Single by Perry Como and the Satisfiers featuring Russ Case and His Orchestra
- B-side: "Here Comes Heaven Again"
- Released: November 1945
- Genre: Swing music
- Length: 3:03
- Label: Victor
- Songwriter(s): Harold Adamson; Jimmy McHugh;

Perry Como singles chronology
| "Till the End of Time" (1945) | "Dig You Later (A Hubba-Hubba-Hubba)" (1945) | "I'm Always Chasing Rainbows" (1946) |

= Dig You Later (A Hubba-Hubba-Hubba) =

1945 hit song by Perry Como

"Dig You Later (A Hubba-Hubba-Hubba)" is a song from the 1945 American film Doll Face. It was written by Harold Adamson and Jimmy McHugh, and made popular by Perry Como and the Satisfiers featuring Russ Case and His Orchestra.

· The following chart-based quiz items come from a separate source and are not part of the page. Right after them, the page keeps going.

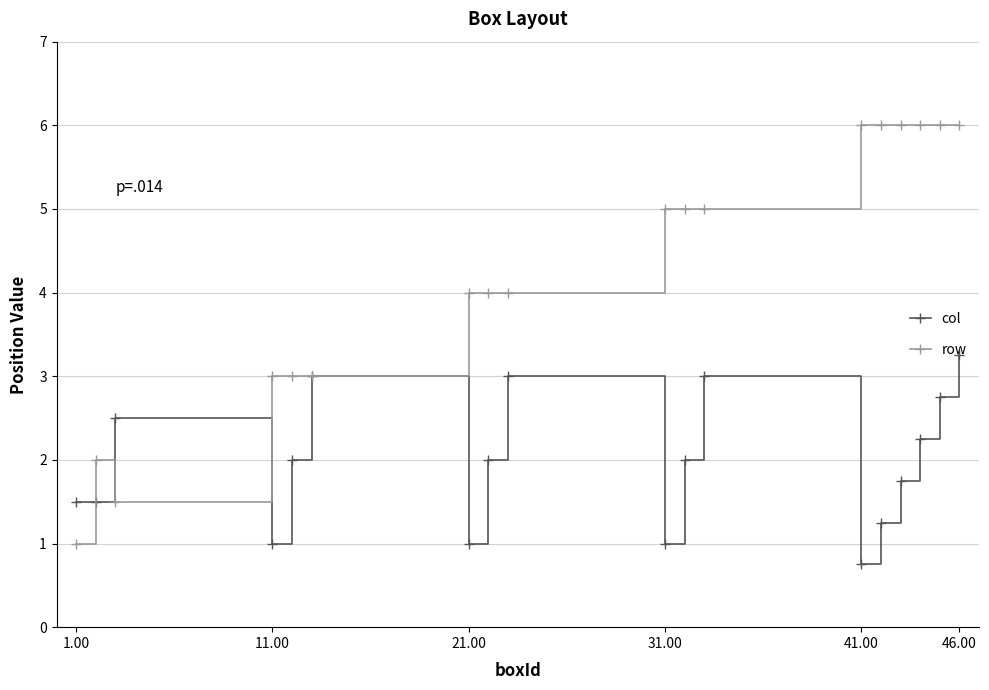

Which series has the largest total across all categories?

row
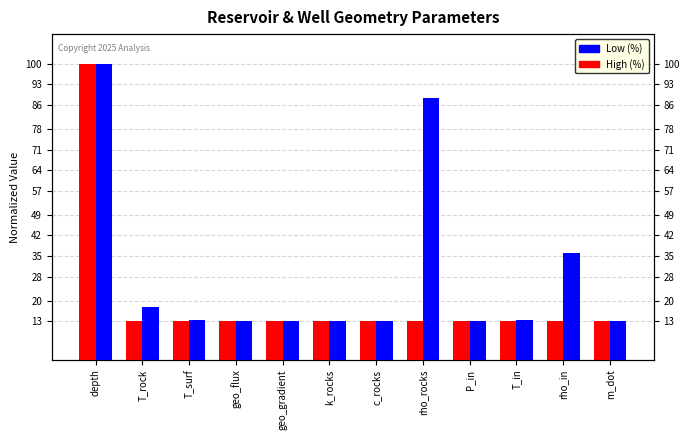

How many groups of bars are there?

12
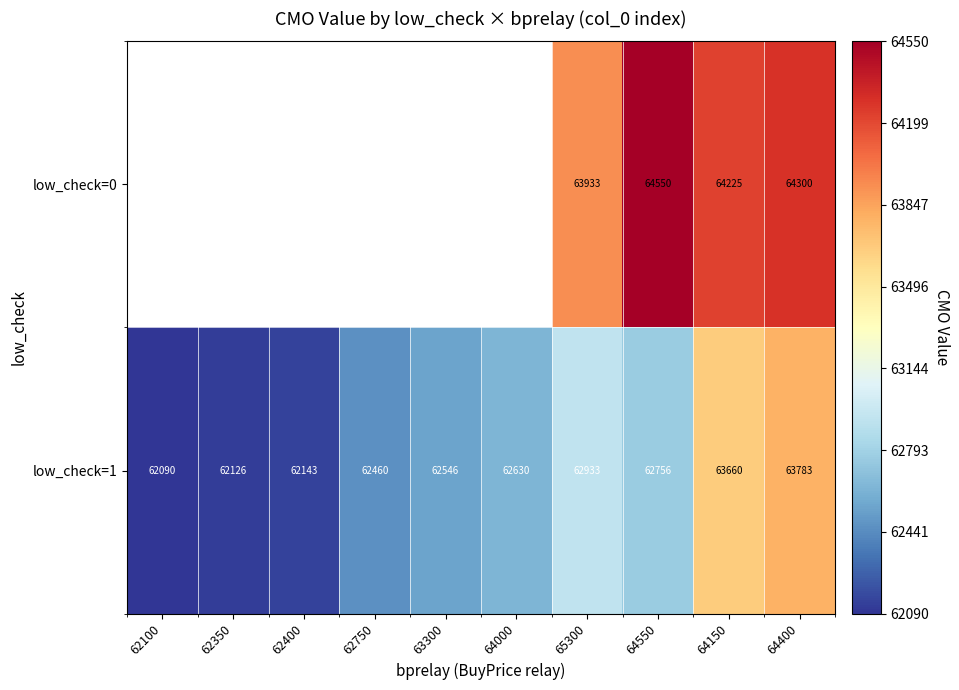

How many data points in low_check=1 are less than 62630?

5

== Lyrics and composition ==
The 3-minute-3-second song is in the key of C sharp / D flat major, with a tempo of 158 beats per minute.

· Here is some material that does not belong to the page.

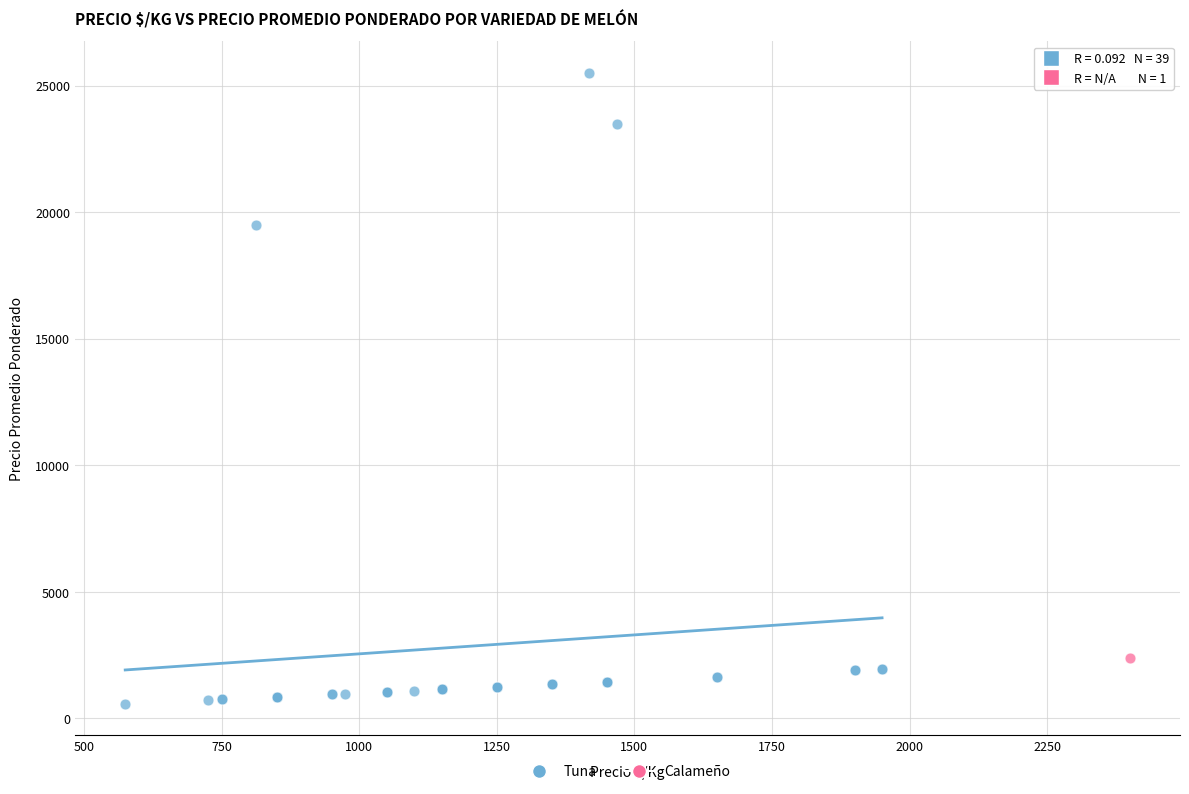

What are all the series names shown in the legend?

Tuna, Calameño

"Dig You Later" is a novelty song about post-war optimism and romance. In the context of Doll Face, the song's lyrics describe Como's character Nicky having returned to his home from Tokyo and telling his child "what happened to the Japanese". In another part of the song, he and Frankie (Martha Stewart's character) are flirting with each other. The song makes excessive use of the phrase "A hubba-hubba-hubba", and much of the other lyrics also consist of lyrical nonsense.

== Reception and chart performance ==
"Dig You Later" charted on Billboard's Best Sellers in Stores list for 12 weeks, peaking at number 3. It was also ranked by the magazine as the 37th best selling song of 1946.

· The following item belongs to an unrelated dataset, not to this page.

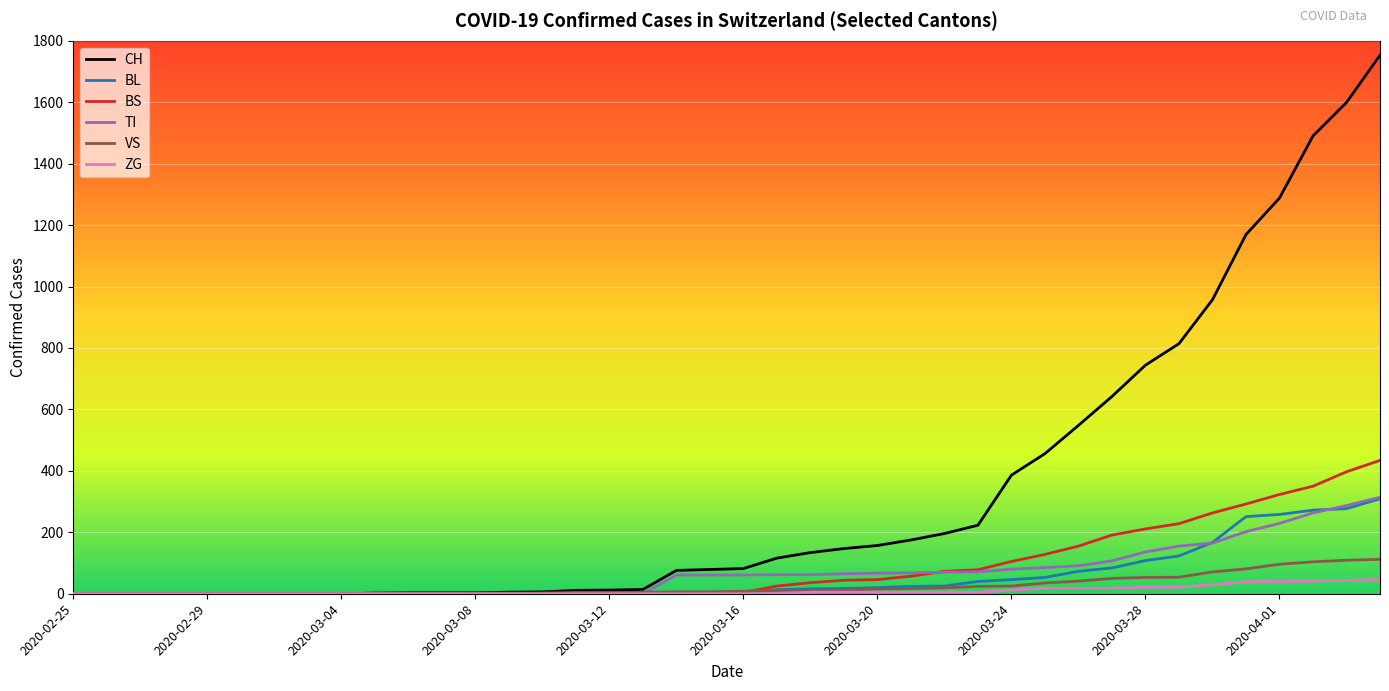

Which series has the largest total across all categories?

CH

Maurie Orodenker called the song "clever, toe-tapping doggerel" "sung in the free and easy rhythmic manner" and "a cinch to reap a fine collection of coins in jukes", "destined to make itself felt in popularity song circles". Another Billboard writer states the song "gives Perry Como something to wrap his tonsils around, and he Como's it in a big way."

According to legal records, Irving Weissman filed suit against the studio, claiming that the song was plagiarized from one of his compositions. The case was dismissed in September 1948 by a federal court judge, but Weissman again filed suit through a state court. The disposition of the second suit has not been determined.